_Aim of the exercise_. Write out, as an exact transcription, the line that has "226 28 4.36" and each line after it through the end of the data below.
Data records Block Start
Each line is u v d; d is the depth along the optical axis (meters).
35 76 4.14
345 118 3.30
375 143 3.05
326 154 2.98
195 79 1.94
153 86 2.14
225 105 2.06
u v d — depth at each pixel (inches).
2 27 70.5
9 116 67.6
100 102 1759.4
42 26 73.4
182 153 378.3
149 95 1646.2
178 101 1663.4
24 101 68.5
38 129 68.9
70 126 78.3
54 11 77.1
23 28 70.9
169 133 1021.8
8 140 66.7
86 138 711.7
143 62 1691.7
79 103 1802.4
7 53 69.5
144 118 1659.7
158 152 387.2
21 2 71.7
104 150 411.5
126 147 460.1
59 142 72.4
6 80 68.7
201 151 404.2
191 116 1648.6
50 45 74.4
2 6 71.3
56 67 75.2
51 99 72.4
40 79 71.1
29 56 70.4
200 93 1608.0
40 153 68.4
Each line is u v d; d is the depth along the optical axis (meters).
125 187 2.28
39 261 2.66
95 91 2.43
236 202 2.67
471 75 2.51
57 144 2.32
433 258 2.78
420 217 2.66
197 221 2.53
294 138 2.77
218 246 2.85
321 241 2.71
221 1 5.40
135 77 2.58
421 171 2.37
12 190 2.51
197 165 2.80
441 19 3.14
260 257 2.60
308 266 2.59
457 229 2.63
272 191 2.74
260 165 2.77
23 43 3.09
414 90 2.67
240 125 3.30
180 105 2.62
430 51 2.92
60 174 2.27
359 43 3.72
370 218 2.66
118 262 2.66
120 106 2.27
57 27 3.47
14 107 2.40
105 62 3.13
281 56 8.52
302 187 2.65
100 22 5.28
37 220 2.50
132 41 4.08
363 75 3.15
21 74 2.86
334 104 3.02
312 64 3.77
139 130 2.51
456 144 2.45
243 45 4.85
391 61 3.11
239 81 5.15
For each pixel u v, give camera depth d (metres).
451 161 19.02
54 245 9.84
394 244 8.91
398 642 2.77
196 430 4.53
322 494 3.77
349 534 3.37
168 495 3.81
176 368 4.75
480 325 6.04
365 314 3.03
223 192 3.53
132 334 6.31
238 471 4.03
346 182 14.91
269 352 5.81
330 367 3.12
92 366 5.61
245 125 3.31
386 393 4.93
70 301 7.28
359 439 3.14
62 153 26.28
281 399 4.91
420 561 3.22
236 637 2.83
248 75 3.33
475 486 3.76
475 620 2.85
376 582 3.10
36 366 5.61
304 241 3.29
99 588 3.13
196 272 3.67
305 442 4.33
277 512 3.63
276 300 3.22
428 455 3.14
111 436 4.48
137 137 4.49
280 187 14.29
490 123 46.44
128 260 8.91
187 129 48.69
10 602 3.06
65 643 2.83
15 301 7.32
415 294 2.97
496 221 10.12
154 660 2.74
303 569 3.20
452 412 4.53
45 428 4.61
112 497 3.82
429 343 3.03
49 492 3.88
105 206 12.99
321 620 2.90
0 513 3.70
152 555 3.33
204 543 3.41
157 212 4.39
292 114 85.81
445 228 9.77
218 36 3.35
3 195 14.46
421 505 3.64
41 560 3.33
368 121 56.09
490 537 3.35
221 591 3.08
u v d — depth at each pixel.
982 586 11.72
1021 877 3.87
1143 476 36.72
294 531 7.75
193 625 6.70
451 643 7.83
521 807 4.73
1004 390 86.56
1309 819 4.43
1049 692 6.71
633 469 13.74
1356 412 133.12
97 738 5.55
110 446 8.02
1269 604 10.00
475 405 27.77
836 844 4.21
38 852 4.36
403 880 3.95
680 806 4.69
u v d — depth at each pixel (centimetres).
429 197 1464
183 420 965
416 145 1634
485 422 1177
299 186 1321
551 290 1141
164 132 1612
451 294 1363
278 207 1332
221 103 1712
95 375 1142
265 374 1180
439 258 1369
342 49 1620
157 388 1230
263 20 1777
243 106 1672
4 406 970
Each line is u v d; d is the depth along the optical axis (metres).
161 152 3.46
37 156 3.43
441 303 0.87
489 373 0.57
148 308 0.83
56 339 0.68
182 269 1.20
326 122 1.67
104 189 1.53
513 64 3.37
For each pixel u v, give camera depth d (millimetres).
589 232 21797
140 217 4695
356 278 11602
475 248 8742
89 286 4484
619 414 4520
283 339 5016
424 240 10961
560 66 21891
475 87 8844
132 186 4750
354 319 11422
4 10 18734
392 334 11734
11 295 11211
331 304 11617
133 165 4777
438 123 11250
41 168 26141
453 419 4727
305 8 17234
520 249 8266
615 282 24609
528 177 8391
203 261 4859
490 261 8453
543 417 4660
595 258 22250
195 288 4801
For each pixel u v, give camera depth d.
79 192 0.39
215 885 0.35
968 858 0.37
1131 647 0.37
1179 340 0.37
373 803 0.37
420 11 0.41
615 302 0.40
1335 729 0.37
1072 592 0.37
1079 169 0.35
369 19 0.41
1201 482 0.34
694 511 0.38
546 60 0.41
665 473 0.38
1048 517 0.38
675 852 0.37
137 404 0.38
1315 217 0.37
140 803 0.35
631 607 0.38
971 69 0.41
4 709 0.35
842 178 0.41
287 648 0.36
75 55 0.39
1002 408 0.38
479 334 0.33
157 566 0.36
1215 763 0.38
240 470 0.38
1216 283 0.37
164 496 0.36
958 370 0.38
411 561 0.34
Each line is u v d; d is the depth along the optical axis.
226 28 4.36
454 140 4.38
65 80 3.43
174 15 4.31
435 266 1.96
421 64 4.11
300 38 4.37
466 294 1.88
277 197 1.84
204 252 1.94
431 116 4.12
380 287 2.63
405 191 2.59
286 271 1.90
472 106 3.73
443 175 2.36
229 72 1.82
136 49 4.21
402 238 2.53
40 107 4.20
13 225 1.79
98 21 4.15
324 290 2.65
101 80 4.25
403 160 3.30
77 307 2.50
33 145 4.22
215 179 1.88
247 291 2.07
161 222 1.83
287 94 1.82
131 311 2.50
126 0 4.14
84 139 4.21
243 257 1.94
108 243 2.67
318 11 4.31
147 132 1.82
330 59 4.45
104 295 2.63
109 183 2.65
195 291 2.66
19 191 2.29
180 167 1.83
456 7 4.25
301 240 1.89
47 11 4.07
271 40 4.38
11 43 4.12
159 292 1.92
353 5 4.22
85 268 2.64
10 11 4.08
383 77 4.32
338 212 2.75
Data records Block End
_Response to this task_.
226 28 4.36
454 140 4.38
65 80 3.43
174 15 4.31
435 266 1.96
421 64 4.11
300 38 4.37
466 294 1.88
277 197 1.84
204 252 1.94
431 116 4.12
380 287 2.63
405 191 2.59
286 271 1.90
472 106 3.73
443 175 2.36
229 72 1.82
136 49 4.21
402 238 2.53
40 107 4.20
13 225 1.79
98 21 4.15
324 290 2.65
101 80 4.25
403 160 3.30
77 307 2.50
33 145 4.22
215 179 1.88
247 291 2.07
161 222 1.83
287 94 1.82
131 311 2.50
126 0 4.14
84 139 4.21
243 257 1.94
108 243 2.67
318 11 4.31
147 132 1.82
330 59 4.45
104 295 2.63
109 183 2.65
195 291 2.66
19 191 2.29
180 167 1.83
456 7 4.25
301 240 1.89
47 11 4.07
271 40 4.38
11 43 4.12
159 292 1.92
353 5 4.22
85 268 2.64
10 11 4.08
383 77 4.32
338 212 2.75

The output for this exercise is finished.